* **YOUR OBJECTIVE**
Below are records; quote them exactly from the first line through the line that contains "guards in otr".

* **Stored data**

------------

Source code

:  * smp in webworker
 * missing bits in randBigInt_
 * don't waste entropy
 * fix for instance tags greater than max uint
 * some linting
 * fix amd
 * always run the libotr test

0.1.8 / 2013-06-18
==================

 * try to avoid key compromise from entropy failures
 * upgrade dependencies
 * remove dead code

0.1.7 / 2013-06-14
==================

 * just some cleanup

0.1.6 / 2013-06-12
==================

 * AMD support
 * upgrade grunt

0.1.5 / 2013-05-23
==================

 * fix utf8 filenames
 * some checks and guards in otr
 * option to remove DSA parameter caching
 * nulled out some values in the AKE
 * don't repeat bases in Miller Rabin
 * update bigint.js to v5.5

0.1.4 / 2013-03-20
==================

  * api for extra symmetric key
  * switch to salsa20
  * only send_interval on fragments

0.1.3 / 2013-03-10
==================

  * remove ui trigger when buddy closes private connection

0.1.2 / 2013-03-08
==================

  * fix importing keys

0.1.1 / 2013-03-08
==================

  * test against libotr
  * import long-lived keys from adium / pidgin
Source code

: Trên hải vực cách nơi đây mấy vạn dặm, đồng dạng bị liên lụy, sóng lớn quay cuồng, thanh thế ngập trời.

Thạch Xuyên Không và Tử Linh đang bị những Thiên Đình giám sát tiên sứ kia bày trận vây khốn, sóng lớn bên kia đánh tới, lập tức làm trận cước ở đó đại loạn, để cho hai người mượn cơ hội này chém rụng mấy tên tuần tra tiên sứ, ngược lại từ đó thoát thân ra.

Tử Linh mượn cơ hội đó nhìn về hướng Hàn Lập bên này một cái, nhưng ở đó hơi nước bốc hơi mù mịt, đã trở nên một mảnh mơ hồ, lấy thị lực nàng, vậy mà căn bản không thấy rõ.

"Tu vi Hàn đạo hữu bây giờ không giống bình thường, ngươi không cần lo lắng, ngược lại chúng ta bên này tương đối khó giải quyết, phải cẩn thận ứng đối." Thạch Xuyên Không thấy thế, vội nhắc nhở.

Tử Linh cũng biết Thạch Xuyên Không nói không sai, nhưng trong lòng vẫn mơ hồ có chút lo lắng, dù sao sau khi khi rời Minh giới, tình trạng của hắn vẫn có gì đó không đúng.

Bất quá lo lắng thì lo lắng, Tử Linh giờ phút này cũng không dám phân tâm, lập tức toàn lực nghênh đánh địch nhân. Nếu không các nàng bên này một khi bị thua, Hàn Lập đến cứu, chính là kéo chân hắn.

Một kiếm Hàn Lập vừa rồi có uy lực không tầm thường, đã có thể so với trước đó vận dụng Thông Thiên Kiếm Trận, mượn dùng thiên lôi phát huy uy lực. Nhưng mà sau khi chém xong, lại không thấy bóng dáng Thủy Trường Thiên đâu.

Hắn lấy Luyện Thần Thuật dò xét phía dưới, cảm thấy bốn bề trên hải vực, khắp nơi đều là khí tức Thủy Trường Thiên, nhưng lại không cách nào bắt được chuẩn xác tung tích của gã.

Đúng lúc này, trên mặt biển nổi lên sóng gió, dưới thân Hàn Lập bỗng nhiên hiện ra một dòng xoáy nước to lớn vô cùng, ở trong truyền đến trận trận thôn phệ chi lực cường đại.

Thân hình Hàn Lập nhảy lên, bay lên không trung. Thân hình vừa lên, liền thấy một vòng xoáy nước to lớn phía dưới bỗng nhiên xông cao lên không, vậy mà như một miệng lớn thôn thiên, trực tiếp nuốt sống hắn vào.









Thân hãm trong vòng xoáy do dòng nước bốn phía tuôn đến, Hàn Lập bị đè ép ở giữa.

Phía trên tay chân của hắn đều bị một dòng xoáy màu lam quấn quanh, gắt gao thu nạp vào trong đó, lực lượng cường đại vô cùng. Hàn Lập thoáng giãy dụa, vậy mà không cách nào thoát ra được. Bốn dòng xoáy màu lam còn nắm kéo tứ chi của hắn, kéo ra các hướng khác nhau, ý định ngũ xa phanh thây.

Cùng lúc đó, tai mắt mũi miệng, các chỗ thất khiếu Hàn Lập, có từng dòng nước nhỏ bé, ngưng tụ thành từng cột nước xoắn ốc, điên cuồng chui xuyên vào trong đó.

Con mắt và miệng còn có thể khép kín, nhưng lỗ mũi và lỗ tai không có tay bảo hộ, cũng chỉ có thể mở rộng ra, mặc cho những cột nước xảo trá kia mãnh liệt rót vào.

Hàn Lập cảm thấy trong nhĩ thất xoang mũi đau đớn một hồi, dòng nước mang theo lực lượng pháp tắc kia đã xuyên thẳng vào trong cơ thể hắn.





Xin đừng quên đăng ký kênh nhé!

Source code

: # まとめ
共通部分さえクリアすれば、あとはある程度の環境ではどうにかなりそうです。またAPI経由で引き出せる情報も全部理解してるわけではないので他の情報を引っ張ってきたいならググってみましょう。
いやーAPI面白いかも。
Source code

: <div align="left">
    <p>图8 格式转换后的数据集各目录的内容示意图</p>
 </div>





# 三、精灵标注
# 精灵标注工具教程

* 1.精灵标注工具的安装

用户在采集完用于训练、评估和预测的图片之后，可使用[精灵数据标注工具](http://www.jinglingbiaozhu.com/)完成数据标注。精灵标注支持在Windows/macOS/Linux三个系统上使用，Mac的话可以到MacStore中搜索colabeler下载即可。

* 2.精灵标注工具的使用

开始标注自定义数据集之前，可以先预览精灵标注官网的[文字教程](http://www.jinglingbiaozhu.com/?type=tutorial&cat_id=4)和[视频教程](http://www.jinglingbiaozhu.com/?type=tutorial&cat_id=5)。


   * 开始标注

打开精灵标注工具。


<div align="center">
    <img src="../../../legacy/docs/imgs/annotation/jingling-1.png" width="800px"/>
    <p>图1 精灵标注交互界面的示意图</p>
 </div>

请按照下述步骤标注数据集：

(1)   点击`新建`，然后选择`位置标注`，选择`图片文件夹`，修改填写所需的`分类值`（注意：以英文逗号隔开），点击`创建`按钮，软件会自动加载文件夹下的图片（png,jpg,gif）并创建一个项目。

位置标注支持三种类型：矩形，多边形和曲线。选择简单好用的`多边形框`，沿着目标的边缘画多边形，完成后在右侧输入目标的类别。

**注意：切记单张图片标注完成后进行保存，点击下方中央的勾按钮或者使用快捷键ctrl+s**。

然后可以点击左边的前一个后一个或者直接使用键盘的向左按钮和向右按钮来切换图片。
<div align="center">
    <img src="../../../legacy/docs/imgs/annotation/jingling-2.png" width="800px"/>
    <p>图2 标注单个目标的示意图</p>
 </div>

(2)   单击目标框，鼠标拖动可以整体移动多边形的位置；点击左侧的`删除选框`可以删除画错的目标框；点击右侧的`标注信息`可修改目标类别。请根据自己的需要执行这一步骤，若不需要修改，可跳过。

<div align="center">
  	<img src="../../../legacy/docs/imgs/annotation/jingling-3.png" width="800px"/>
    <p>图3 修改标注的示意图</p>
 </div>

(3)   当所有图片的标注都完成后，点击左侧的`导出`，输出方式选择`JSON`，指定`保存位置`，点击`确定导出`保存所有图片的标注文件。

------------

* **RESPONSE AREA**
Source code

:  * smp in webworker
 * missing bits in randBigInt_
 * don't waste entropy
 * fix for instance tags greater than max uint
 * some linting
 * fix amd
 * always run the libotr test

0.1.8 / 2013-06-18
==================

 * try to avoid key compromise from entropy failures
 * upgrade dependencies
 * remove dead code

0.1.7 / 2013-06-14
==================

 * just some cleanup

0.1.6 / 2013-06-12
==================

 * AMD support
 * upgrade grunt

0.1.5 / 2013-05-23
==================

 * fix utf8 filenames
 * some checks and guards in otr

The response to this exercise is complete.